___ DATA RECORDS ___
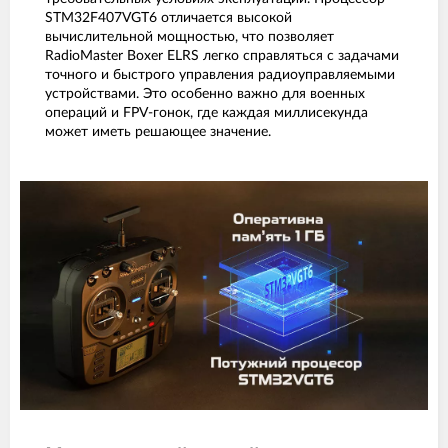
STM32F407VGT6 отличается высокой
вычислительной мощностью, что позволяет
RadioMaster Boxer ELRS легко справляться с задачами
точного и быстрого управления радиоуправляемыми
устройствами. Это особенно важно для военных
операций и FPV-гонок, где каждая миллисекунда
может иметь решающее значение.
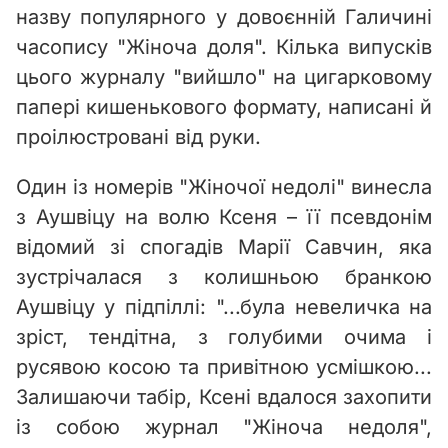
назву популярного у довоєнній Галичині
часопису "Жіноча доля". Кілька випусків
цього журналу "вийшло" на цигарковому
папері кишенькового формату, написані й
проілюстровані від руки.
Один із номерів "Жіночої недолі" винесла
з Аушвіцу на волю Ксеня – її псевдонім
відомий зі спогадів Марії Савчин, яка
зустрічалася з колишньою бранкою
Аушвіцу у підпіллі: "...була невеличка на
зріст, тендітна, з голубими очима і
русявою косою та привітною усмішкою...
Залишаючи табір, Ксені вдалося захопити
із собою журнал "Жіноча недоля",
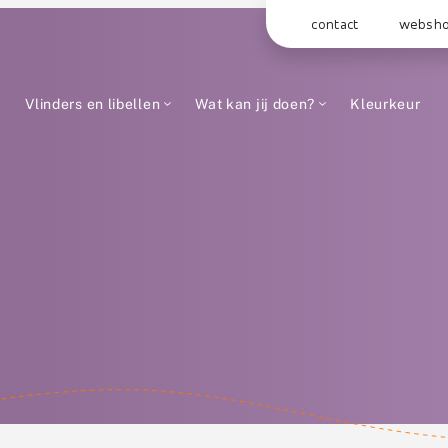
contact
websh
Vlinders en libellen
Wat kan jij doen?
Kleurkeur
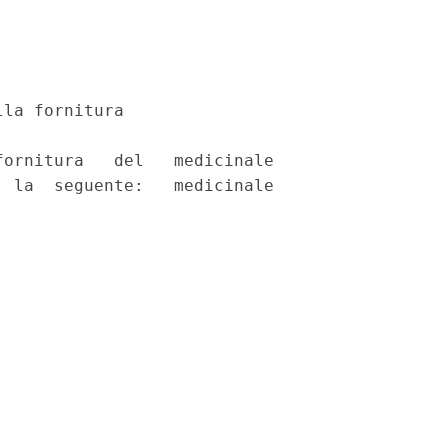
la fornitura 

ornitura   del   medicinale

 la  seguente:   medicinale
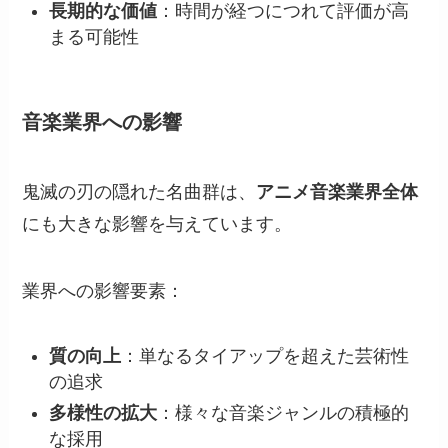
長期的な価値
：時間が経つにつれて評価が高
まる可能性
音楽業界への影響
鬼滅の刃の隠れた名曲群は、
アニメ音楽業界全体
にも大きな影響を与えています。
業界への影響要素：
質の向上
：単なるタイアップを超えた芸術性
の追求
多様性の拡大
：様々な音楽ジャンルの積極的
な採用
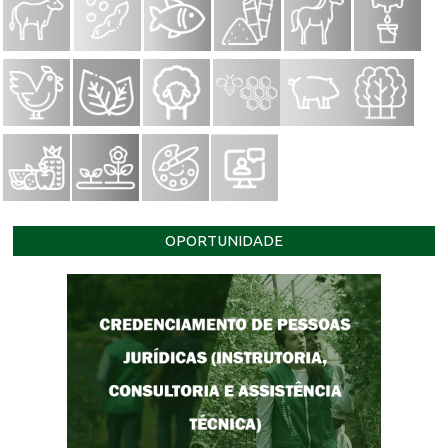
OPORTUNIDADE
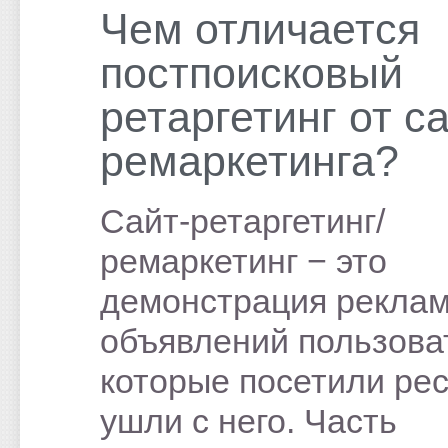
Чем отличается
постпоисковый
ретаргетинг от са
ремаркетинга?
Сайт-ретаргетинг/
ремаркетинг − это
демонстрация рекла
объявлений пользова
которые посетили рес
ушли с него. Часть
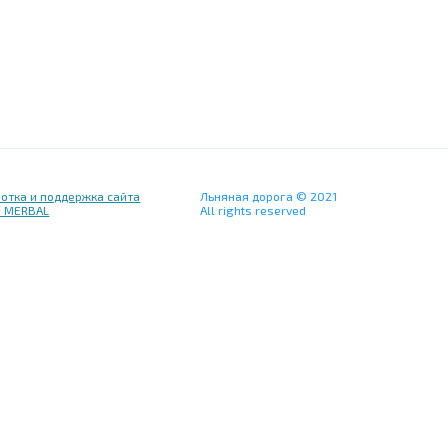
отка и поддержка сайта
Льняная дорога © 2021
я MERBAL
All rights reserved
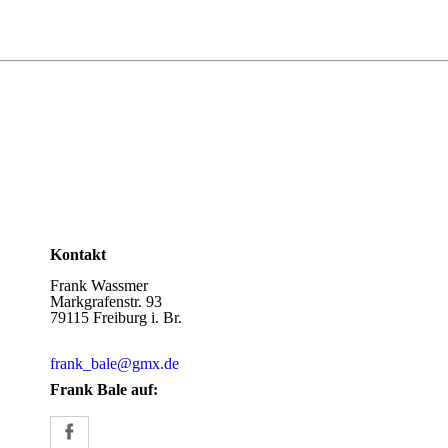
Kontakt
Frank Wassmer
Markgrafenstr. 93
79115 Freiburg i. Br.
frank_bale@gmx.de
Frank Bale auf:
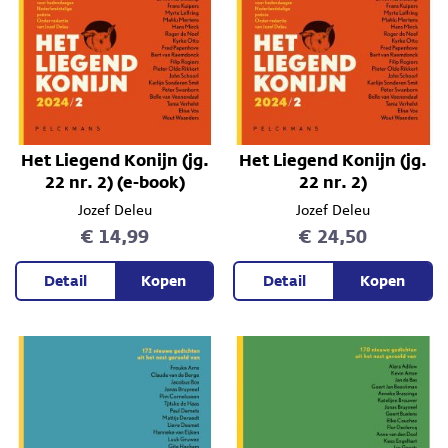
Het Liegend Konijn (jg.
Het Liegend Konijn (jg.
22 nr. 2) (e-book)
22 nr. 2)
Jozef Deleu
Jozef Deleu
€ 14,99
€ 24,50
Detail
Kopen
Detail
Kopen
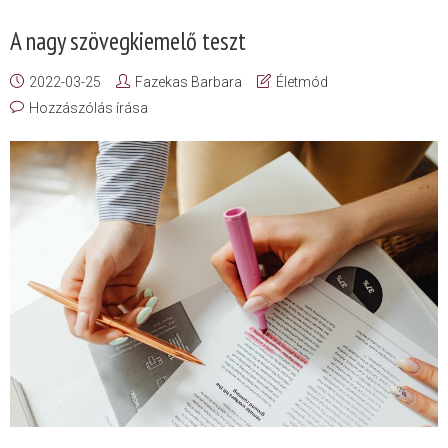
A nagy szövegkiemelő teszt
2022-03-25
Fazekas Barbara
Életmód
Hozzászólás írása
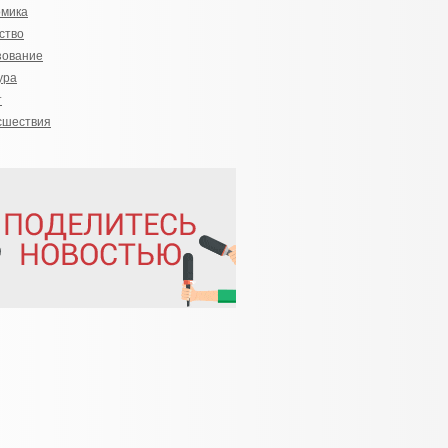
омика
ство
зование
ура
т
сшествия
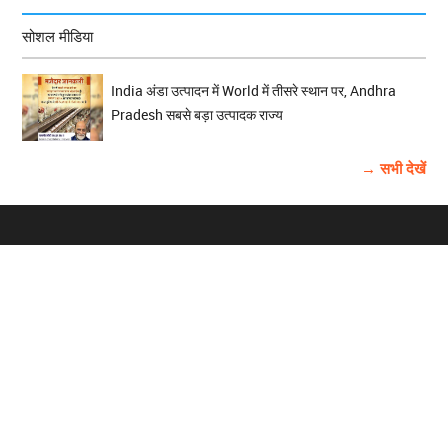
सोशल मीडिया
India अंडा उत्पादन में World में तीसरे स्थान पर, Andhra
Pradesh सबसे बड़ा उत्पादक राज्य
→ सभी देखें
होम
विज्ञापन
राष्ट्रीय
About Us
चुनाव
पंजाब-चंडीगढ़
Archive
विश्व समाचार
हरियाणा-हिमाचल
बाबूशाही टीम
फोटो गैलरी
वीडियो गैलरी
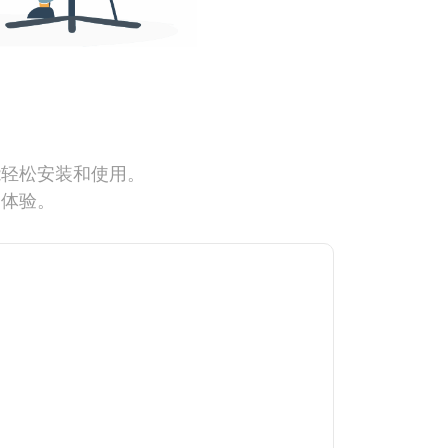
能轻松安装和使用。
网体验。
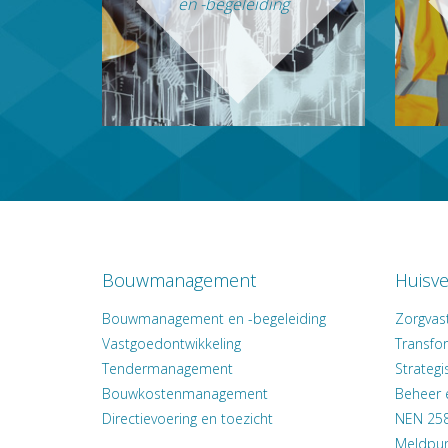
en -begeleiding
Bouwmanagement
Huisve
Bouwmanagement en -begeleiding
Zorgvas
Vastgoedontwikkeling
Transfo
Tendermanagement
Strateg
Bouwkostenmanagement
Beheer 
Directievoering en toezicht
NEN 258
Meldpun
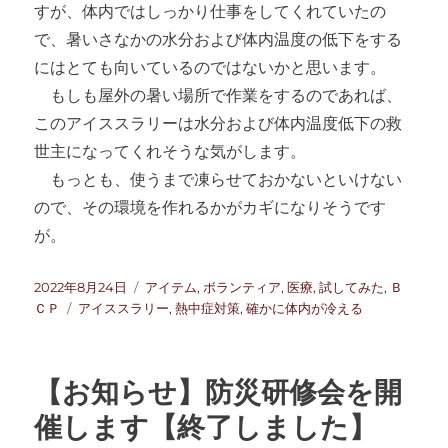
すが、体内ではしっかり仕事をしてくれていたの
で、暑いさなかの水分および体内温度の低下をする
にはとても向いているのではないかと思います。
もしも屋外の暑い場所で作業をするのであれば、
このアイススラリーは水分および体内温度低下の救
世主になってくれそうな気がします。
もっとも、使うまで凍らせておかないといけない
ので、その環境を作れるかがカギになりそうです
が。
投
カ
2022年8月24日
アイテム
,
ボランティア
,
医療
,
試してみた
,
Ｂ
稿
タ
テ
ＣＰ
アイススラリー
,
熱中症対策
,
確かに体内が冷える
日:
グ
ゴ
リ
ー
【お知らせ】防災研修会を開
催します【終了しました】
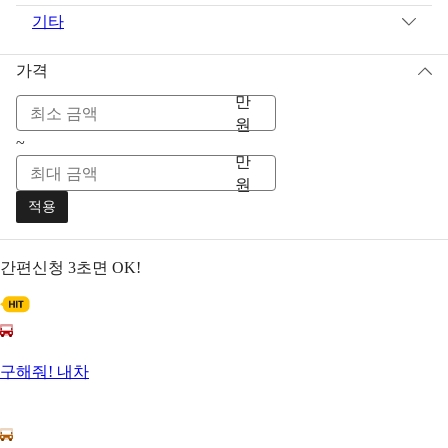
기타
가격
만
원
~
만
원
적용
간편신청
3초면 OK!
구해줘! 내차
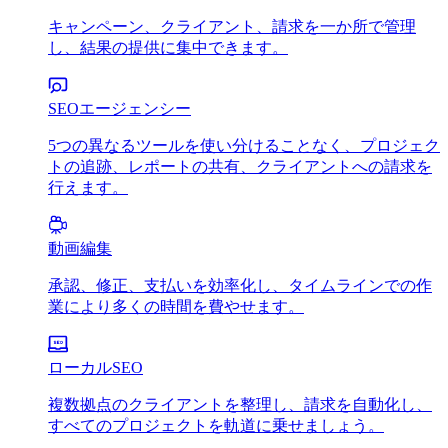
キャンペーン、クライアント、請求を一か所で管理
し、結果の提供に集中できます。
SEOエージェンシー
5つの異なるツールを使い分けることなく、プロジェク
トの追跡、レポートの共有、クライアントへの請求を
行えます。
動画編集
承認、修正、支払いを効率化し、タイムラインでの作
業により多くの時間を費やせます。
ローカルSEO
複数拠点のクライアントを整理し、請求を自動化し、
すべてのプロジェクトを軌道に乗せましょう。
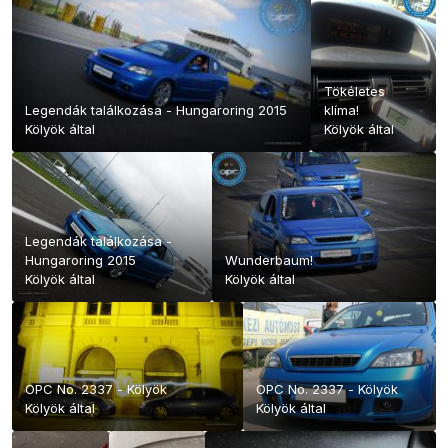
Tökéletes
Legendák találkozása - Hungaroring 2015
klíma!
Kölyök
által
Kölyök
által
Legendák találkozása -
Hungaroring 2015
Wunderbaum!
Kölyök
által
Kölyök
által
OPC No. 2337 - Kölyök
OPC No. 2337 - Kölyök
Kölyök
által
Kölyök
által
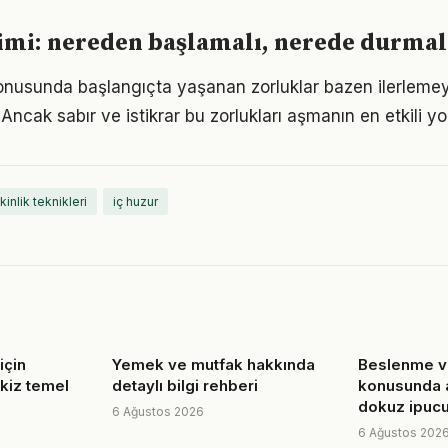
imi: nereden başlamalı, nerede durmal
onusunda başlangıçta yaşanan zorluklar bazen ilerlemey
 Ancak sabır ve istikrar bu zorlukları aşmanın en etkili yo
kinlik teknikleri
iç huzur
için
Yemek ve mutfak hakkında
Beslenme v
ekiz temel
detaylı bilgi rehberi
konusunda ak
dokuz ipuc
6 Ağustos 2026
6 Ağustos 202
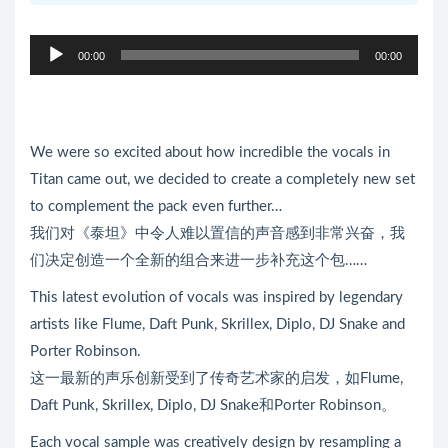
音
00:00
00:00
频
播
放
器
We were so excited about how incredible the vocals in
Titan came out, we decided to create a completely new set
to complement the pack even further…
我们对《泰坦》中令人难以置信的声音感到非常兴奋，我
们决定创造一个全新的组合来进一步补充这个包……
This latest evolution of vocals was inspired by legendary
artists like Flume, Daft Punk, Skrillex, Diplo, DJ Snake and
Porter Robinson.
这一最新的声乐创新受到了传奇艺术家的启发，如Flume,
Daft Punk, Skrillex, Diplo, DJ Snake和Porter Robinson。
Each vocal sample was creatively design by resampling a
___
# EXERCISE BRIEF
Each line of the data above is to be output exactly; the pictures are not to appear.

# ANSWER SECTION
STM32F407VGT6 отличается высокой
вычислительной мощностью, что позволяет
RadioMaster Boxer ELRS легко справляться с задачами
точного и быстрого управления радиоуправляемыми
устройствами. Это особенно важно для военных
операций и FPV-гонок, где каждая миллисекунда
может иметь решающее значение.
назву популярного у довоєнній Галичині
часопису "Жіноча доля". Кілька випусків
цього журналу "вийшло" на цигарковому
папері кишенькового формату, написані й
проілюстровані від руки.
Один із номерів "Жіночої недолі" винесла
з Аушвіцу на волю Ксеня – її псевдонім
відомий зі спогадів Марії Савчин, яка
зустрічалася з колишньою бранкою
Аушвіцу у підпіллі: "...була невеличка на
зріст, тендітна, з голубими очима і
русявою косою та привітною усмішкою...
Залишаючи табір, Ксені вдалося захопити
із собою журнал "Жіноча недоля",
contact
websh
Vlinders en libellen
Wat kan jij doen?
Kleurkeur
la fornitura 

ornitura   del   medicinale

 la  seguente:   medicinale
長期的な価値
：時間が経つにつれて評価が高
まる可能性
音楽業界への影響
鬼滅の刃の隠れた名曲群は、
アニメ音楽業界全体
にも大きな影響を与えています。
業界への影響要素：
質の向上
：単なるタイアップを超えた芸術性
の追求
多様性の拡大
：様々な音楽ジャンルの積極的
な採用
OPORTUNIDADE
Чем отличается
постпоисковый
ретаргетинг от са
ремаркетинга?
Сайт-ретаргетинг/
ремаркетинг − это
демонстрация рекла
объявлений пользова
которые посетили рес
ушли с него. Часть
отка и поддержка сайта
Льняная дорога © 2021
я MERBAL
All rights reserved
Kontakt
Frank Wassmer
Markgrafenstr. 93
79115 Freiburg i. Br.
frank_bale@gmx.de
Frank Bale auf:
Het Liegend Konijn (jg.
Het Liegend Konijn (jg.
22 nr. 2) (e-book)
22 nr. 2)
Jozef Deleu
Jozef Deleu
€ 14,99
€ 24,50
Detail
Kopen
Detail
Kopen
A nagy szövegkiemelő teszt
2022-03-25
Fazekas Barbara
Életmód
Hozzászólás írása
омика
ство
зование
ура
т
сшествия
सोशल मीडिया
India अंडा उत्पादन में World में तीसरे स्थान पर, Andhra
Pradesh सबसे बड़ा उत्पादक राज्य
→ सभी देखें
होम
विज्ञापन
राष्ट्रीय
About Us
चुनाव
पंजाब-चंडीगढ़
Archive
विश्व समाचार
हरियाणा-हिमाचल
बाबूशाही टीम
फोटो गैलरी
वीडियो गैलरी
能轻松安装和使用。
网体验。
en -begeleiding
Bouwmanagement
Huisve
Bouwmanagement en -begeleiding
Zorgvas
Vastgoedontwikkeling
Transfo
Tendermanagement
Strateg
Bouwkostenmanagement
Beheer 
Directievoering en toezicht
NEN 258
Meldpun
すが、体内ではしっかり仕事をしてくれていたの
で、暑いさなかの水分および体内温度の低下をする
にはとても向いているのではないかと思います。
もしも屋外の暑い場所で作業をするのであれば、
このアイススラリーは水分および体内温度低下の救
世主になってくれそうな気がします。
もっとも、使うまで凍らせておかないといけない
ので、その環境を作れるかがカギになりそうです
が。
投
カ
2022年8月24日
アイテム
,
ボランティア
,
医療
,
試してみた
,
Ｂ
稿
タ
テ
ＣＰ
アイススラリー
,
熱中症対策
,
確かに体内が冷える
日:
グ
ゴ
リ
ー
【お知らせ】防災研修会を開
催します【終了しました】
기타
가격
만
원
~
만
원
적용
간편신청
3초면 OK!
구해줘! 내차
キャンペーン、クライアント、請求を一か所で管理
し、結果の提供に集中できます。
SEOエージェンシー
5つの異なるツールを使い分けることなく、プロジェク
トの追跡、レポートの共有、クライアントへの請求を
行えます。
動画編集
承認、修正、支払いを効率化し、タイムラインでの作
業により多くの時間を費やせます。
ローカルSEO
複数拠点のクライアントを整理し、請求を自動化し、
すべてのプロジェクトを軌道に乗せましょう。
Tökéletes
Legendák találkozása - Hungaroring 2015
klíma!
Kölyök
által
Kölyök
által
Legendák találkozása -
Hungaroring 2015
Wunderbaum!
Kölyök
által
Kölyök
által
OPC No. 2337 - Kölyök
OPC No. 2337 - Kölyök
Kölyök
által
Kölyök
által
imi: nereden başlamalı, nerede durmal
onusunda başlangıçta yaşanan zorluklar bazen ilerlemey
 Ancak sabır ve istikrar bu zorlukları aşmanın en etkili yo
kinlik teknikleri
iç huzur
için
Yemek ve mutfak hakkında
Beslenme v
ekiz temel
detaylı bilgi rehberi
konusunda ak
dokuz ipuc
6 Ağustos 2026
6 Ağustos 202
音
00:00
00:00
频
播
放
器
We were so excited about how incredible the vocals in
Titan came out, we decided to create a completely new set
to complement the pack even further…
我们对《泰坦》中令人难以置信的声音感到非常兴奋，我
们决定创造一个全新的组合来进一步补充这个包……
This latest evolution of vocals was inspired by legendary
artists like Flume, Daft Punk, Skrillex, Diplo, DJ Snake and
Porter Robinson.
这一最新的声乐创新受到了传奇艺术家的启发，如Flume,
Daft Punk, Skrillex, Diplo, DJ Snake和Porter Robinson。
Each vocal sample was creatively design by resampling a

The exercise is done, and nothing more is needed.